DATA PROVIDED section start

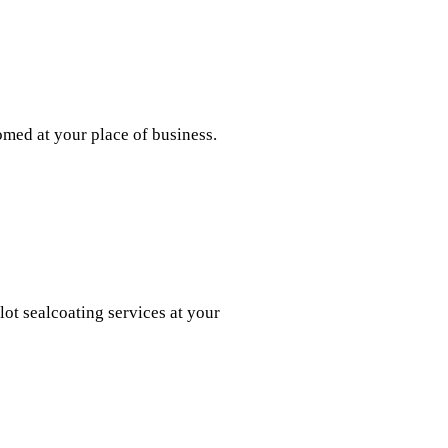
med at your place of business.
ot sealcoating services at your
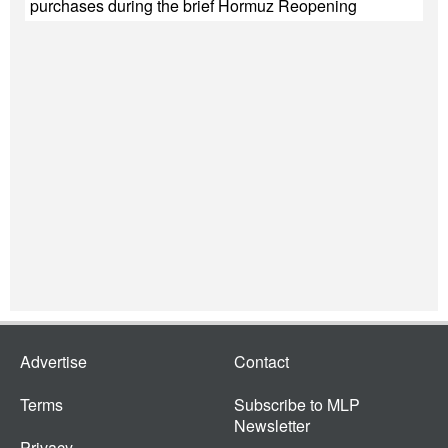
purchases during the brief Hormuz Reopening
Advertise
Contact
Terms
Subscribe to MLP
Newsletter
Privacy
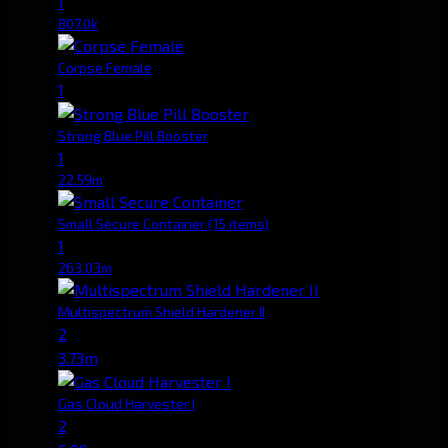
1
807.0k
Corpse Female
1
Strong Blue Pill Booster
1
22.59m
Small Secure Container
(15 items)
1
263.03m
Multispectrum Shield Hardener II
2
3.73m
Gas Cloud Harvester I
2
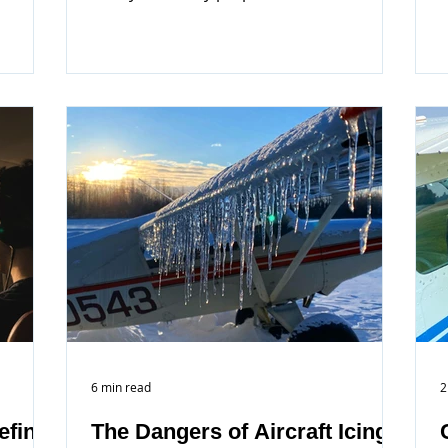
off...
6 min read
2
efing
The Dangers of Aircraft Icing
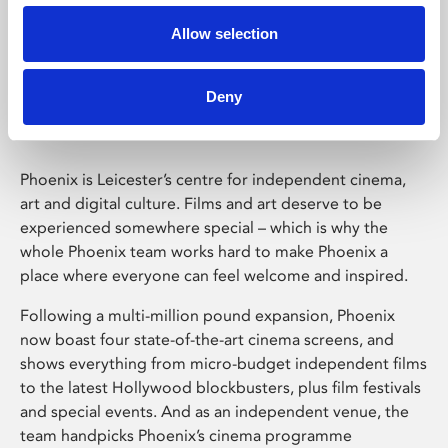
Allow selection
Phoenix Leicester
Deny
Phoenix is Leicester’s centre for independent cinema,
art and digital culture. Films and art deserve to be
experienced somewhere special – which is why the
whole Phoenix team works hard to make Phoenix a
place where everyone can feel welcome and inspired.
Following a multi-million pound expansion, Phoenix
now boast four state-of-the-art cinema screens, and
shows everything from micro-budget independent films
to the latest Hollywood blockbusters, plus film festivals
and special events. And as an independent venue, the
team handpicks Phoenix’s cinema programme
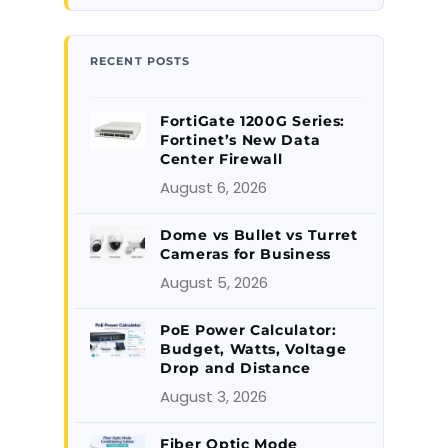
RECENT POSTS
FortiGate 1200G Series:
Fortinet’s New Data
Center Firewall
August 6, 2026
Dome vs Bullet vs Turret
Cameras for Business
August 5, 2026
PoE Power Calculator:
Budget, Watts, Voltage
Drop and Distance
August 3, 2026
Fiber Optic Mode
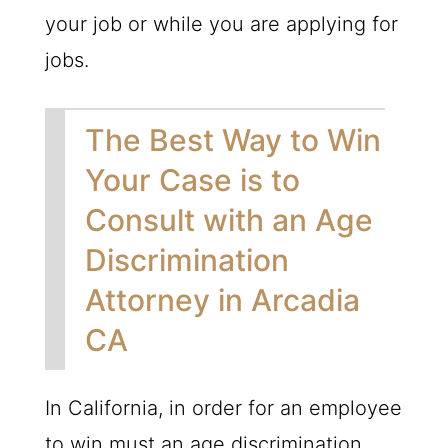
your job or while you are applying for
jobs.
The Best Way to Win
Your Case is to
Consult with an Age
Discrimination
Attorney in Arcadia
CA
In California, in order for an employee
to win must an age discrimination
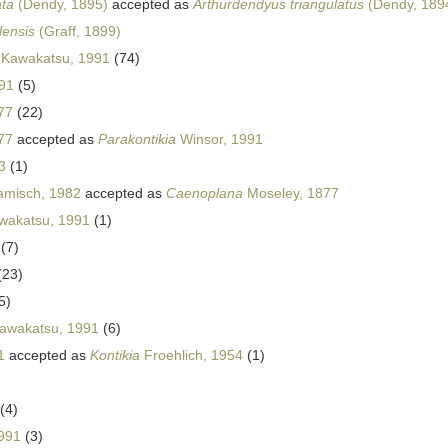
ata
(Dendy, 1895)
accepted as
Arthurdendyus triangulatus
(Dendy, 1894
lensis
(Graff, 1899)
Kawakatsu, 1991
(74)
91
(5)
77
(22)
77
accepted as
Parakontikia
Winsor, 1991
3
(1)
misch, 1982
accepted as
Caenoplana
Moseley, 1877
wakatsu, 1991
(1)
(7)
(23)
5)
awakatsu, 1991
(6)
1
accepted as
Kontikia
Froehlich, 1954
(1)
(4)
991
(3)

DATA PROVIDED section end

* [INSTRUCTION]: Set down only the lines running from the line with "Subscribe to MLP" to the end of the entries, inclusive; omit every picture.

* [ANSWER TO THIS EXERCISE]:
Subscribe to MLP
Newsletter
Privacy
1
807.0k
Corpse Female
1
Strong Blue Pill Booster
1
22.59m
Small Secure Container
(15 items)
1
263.03m
Multispectrum Shield Hardener II
2
3.73m
Gas Cloud Harvester I
2
off...
6 min read
2
efing
The Dangers of Aircraft Icing
Allow selection
Phoenix Leicester
Deny
Phoenix is Leicester’s centre for independent cinema,
art and digital culture. Films and art deserve to be
experienced somewhere special – which is why the
whole Phoenix team works hard to make Phoenix a
place where everyone can feel welcome and inspired.
Following a multi-million pound expansion, Phoenix
now boast four state-of-the-art cinema screens, and
shows everything from micro-budget independent films
to the latest Hollywood blockbusters, plus film festivals
and special events. And as an independent venue, the
team handpicks Phoenix’s cinema programme
RECENT POSTS
FortiGate 1200G Series:
Fortinet’s New Data
Center Firewall
August 6, 2026
Dome vs Bullet vs Turret
Cameras for Business
August 5, 2026
PoE Power Calculator:
Budget, Watts, Voltage
Drop and Distance
August 3, 2026
Fiber Optic Mode
your job or while you are applying for
jobs.
The Best Way to Win
Your Case is to
Consult with an Age
Discrimination
Attorney in Arcadia
CA
In California, in order for an employee
to win must an age discrimination
ata
(Dendy, 1895)
accepted as
Arthurdendyus triangulatus
(Dendy, 1894
lensis
(Graff, 1899)
Kawakatsu, 1991
(74)
91
(5)
77
(22)
77
accepted as
Parakontikia
Winsor, 1991
3
(1)
misch, 1982
accepted as
Caenoplana
Moseley, 1877
wakatsu, 1991
(1)
(7)
(23)
5)
awakatsu, 1991
(6)
1
accepted as
Kontikia
Froehlich, 1954
(1)
(4)
991
(3)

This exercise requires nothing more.